Ao Comprova, o Conexão Política disse que “a matéria gira em torno do questionamento feito pela parlamentar alemã”. Ressalta que seu texto não traz nenhuma “conclusão ou afirmação a respeito do caso concreto” e que “a morte ainda está sendo investigada”.

Como verificamos?
O Comprova buscou pelos três jornais alemães citados pelo site Conexão Política como sendo fontes da publicação.
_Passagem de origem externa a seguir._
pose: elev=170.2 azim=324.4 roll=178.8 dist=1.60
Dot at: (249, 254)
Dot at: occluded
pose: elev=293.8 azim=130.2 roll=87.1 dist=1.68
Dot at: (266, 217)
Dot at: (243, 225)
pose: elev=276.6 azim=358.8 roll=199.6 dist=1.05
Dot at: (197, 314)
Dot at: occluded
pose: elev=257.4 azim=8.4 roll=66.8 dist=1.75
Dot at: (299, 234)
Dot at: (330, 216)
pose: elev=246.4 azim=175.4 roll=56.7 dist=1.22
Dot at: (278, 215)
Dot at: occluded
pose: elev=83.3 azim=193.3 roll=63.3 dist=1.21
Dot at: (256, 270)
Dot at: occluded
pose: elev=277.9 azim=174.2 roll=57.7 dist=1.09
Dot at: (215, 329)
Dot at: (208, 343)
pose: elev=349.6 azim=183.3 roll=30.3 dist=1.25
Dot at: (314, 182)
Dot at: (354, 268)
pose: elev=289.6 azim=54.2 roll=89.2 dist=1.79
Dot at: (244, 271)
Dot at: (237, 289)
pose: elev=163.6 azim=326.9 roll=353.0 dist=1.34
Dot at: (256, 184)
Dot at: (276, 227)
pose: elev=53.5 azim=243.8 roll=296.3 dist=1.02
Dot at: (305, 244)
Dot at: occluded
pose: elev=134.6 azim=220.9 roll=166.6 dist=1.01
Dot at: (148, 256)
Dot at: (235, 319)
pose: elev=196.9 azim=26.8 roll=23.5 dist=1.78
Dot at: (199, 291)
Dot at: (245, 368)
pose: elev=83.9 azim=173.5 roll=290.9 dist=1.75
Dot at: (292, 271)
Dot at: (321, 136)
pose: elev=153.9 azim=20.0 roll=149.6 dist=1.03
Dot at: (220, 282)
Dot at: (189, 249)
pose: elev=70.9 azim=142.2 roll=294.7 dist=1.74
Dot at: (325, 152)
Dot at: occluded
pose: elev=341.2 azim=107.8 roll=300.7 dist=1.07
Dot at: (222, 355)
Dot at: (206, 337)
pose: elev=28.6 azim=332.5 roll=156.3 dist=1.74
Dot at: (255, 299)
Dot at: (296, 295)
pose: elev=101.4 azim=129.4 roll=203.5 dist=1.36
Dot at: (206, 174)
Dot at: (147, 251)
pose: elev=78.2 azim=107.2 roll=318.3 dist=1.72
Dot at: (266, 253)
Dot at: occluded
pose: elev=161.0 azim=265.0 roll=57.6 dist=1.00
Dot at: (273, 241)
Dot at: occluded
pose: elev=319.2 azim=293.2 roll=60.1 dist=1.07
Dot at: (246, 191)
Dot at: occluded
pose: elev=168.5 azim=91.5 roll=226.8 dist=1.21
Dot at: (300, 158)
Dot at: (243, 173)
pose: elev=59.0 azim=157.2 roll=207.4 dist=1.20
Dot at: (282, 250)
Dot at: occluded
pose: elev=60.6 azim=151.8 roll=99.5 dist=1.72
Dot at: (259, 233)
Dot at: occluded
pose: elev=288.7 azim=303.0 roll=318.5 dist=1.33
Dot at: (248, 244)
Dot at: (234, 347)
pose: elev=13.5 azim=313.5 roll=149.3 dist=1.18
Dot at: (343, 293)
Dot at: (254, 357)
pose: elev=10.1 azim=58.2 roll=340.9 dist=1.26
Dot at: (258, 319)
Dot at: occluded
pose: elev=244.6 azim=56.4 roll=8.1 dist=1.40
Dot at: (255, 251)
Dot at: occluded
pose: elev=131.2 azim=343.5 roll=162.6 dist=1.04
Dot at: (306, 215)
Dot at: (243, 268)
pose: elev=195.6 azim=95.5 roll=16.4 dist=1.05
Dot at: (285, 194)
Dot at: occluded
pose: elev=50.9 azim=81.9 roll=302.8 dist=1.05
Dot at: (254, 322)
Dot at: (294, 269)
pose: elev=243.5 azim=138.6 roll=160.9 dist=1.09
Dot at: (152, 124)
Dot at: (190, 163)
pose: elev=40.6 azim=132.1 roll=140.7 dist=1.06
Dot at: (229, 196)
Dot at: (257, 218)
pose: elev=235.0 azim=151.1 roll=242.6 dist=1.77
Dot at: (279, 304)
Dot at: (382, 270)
Em seguida, a verificação procurou pelos órgãos oficiais citados nas publicações originais: o departamento de Polícia de Renânia-Palatinado, o Ministério Público de Karlsruhe – responsável pela investigação das causas da morte –, a Brigada Voluntária de Bombeiros de Büchelberg – que prestou apoio aos 32 estudantes que também estavam no ônibus – e a DRK, a Cruz Vermelha alemã, que socorreu a garota até o hospital.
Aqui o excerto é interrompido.